AIM 1 |
Summarize the Smith–Mundt Act text in two sentences.
AIM 2 |
In the Smith–Mundt Act text, which congressman first introduced the bill?
AIM 3 |
Rewrite everything in the Smith–Mundt Act text from "Law regulating State" down to "the United States.", putting "overseas audiences" in place of "foreign audiences".

DOCUMENT SEGMENT |
********************

Smith–Mundt Act
- Long title: An Act to promote the better understanding of the United States among the peoples of the world and to strengthen cooperative international relations.
- Acronyms (colloquial): IEEA
- Nicknames: United States Information and Educational Exchange Act of 1948
- Enacted by: the 80th United States Congress
- Effective: January 27, 1948

Citations
- Public law: Pub. L. 80–402
- Statutes at Large: 62 Stat. 6

Codification
- Titles amended: 22 U.S.C.: Foreign Relations and Intercourse
- U.S.C. sections created: 22 U.S.C. ch. 18 § 1431 et seq.

Legislative history
- Introduced in the House as H.R. 3342 by Karl E. Mundt (R–SD) on May 21, 1947; Committee consideration by House Foreign Affairs, Senate Foreign Relations; Passed the House on June 24, 1947 (273-97); Passed the Senate on January 16, 1948 (Passed) with amendment; House agreed to Senate amendment on January 19, 1948 (Passed); Signed into law by President Harry S. Truman on January 27, 1948;

= Smith–Mundt Act =

Law regulating State Department broadcasting

The U.S. Information and Educational Exchange Act of 1948 (Public Law 80-402), popularly called the Smith–Mundt Act, was first introduced by Congressman Karl E. Mundt (R-SD) in January 1945 in the 79th Congress. It was subsequently passed by the 80th Congress and signed into law by President Harry S. Truman on January 27, 1948.

The Act was developed to regulate broadcasting of programs for foreign audiences produced under the guidance of the State Department, and it prohibited domestic dissemination of materials produced by such programs as one of its provisions. The original version of the Act was amended by the Smith–Mundt Modernization Act of 2012 which allowed for materials produced by the State Department and the Broadcasting Board of Governors (BBG) to be made available within the United States.

==History==

===Origins of the bill===
The original legislation authorizes the U.S. State Department to communicate to audiences outside of the borders of the United States through broadcasting, face-to-face contacts, exchanges (including educational, cultural, and technical), the publishing of books, magazines, and other media of communication and engagement. Funding for these activities comes from other legislation passed by the U.S. Congress called appropriations.

********************

ENTRIES PROVIDED |
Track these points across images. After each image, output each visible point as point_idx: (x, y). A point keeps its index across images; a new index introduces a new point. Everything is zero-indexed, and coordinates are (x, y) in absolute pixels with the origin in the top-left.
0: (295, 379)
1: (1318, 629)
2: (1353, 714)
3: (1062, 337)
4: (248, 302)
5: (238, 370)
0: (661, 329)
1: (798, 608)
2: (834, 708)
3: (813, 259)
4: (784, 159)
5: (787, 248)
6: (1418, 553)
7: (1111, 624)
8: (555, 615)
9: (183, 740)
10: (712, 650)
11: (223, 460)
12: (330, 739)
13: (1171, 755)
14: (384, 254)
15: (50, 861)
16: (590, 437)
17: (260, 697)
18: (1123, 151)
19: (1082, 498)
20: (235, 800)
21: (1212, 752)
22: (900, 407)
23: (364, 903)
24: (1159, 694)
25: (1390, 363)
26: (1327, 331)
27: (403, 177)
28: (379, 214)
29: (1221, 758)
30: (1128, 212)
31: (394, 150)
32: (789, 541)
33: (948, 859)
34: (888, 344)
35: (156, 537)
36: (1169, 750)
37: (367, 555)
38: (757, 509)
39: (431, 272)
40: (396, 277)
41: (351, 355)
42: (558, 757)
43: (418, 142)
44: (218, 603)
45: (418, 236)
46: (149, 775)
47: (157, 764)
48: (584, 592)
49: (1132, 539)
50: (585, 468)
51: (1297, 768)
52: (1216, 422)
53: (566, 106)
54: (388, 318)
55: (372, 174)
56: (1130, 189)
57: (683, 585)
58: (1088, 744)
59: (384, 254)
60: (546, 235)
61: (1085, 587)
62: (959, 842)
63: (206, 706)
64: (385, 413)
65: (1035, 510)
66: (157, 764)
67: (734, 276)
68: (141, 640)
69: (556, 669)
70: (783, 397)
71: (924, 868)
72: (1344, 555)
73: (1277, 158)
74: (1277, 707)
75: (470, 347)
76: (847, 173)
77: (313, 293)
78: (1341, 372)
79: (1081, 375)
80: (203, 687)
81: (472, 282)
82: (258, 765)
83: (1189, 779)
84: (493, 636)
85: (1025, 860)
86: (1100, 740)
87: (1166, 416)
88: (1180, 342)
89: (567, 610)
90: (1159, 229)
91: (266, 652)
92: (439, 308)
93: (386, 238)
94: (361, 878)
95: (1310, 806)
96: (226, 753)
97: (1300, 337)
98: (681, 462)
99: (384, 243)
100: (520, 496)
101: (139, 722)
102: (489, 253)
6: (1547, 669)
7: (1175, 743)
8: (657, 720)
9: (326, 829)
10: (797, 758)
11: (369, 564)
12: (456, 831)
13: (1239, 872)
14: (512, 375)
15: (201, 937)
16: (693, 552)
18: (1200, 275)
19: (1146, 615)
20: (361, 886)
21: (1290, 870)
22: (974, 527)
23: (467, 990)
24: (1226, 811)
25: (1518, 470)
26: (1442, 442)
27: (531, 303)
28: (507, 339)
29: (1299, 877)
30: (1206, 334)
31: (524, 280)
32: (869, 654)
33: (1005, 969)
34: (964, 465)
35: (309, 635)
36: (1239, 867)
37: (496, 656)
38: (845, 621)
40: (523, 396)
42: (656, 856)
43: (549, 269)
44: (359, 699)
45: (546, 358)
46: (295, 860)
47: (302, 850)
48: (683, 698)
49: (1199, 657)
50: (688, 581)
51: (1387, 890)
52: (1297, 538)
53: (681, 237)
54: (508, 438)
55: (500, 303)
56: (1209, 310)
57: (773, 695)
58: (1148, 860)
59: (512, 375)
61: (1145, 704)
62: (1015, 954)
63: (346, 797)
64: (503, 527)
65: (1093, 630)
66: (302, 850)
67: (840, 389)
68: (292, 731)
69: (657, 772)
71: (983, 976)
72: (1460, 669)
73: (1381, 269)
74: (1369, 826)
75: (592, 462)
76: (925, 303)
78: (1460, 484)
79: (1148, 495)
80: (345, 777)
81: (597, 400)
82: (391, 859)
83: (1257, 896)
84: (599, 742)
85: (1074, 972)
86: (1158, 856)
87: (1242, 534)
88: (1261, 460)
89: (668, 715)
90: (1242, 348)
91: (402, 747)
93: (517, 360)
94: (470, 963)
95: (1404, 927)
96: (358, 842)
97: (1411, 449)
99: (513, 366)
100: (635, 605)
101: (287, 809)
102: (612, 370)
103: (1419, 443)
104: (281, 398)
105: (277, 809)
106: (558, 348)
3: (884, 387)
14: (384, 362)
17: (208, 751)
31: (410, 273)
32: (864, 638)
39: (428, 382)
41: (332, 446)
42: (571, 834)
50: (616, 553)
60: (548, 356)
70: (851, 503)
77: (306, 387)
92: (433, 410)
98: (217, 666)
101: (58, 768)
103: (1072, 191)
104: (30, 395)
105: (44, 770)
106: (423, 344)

********************

CORRECT OUTPUT 1 |
The U.S. Information and Educational Exchange Act of 1948, popularly called the Smith–Mundt Act, was first introduced by Congressman Karl E. Mundt and signed into law by President Harry S. Truman on January 27, 1948. It was developed to regulate State Department broadcasting for foreign audiences and prohibited domestic dissemination of the materials it produced, a restriction relaxed by the Smith–Mundt Modernization Act of 2012.

CORRECT OUTPUT 2 |
Congressman Karl E. Mundt (R-SD).

CORRECT OUTPUT 3 |
Law regulating State Department broadcasting

The U.S. Information and Educational Exchange Act of 1948 (Public Law 80-402), popularly called the Smith–Mundt Act, was first introduced by Congressman Karl E. Mundt (R-SD) in January 1945 in the 79th Congress. It was subsequently passed by the 80th Congress and signed into law by President Harry S. Truman on January 27, 1948.

The Act was developed to regulate broadcasting of programs for overseas audiences produced under the guidance of the State Department, and it prohibited domestic dissemination of materials produced by such programs as one of its provisions. The original version of the Act was amended by the Smith–Mundt Modernization Act of 2012 which allowed for materials produced by the State Department and the Broadcasting Board of Governors (BBG) to be made available within the United States.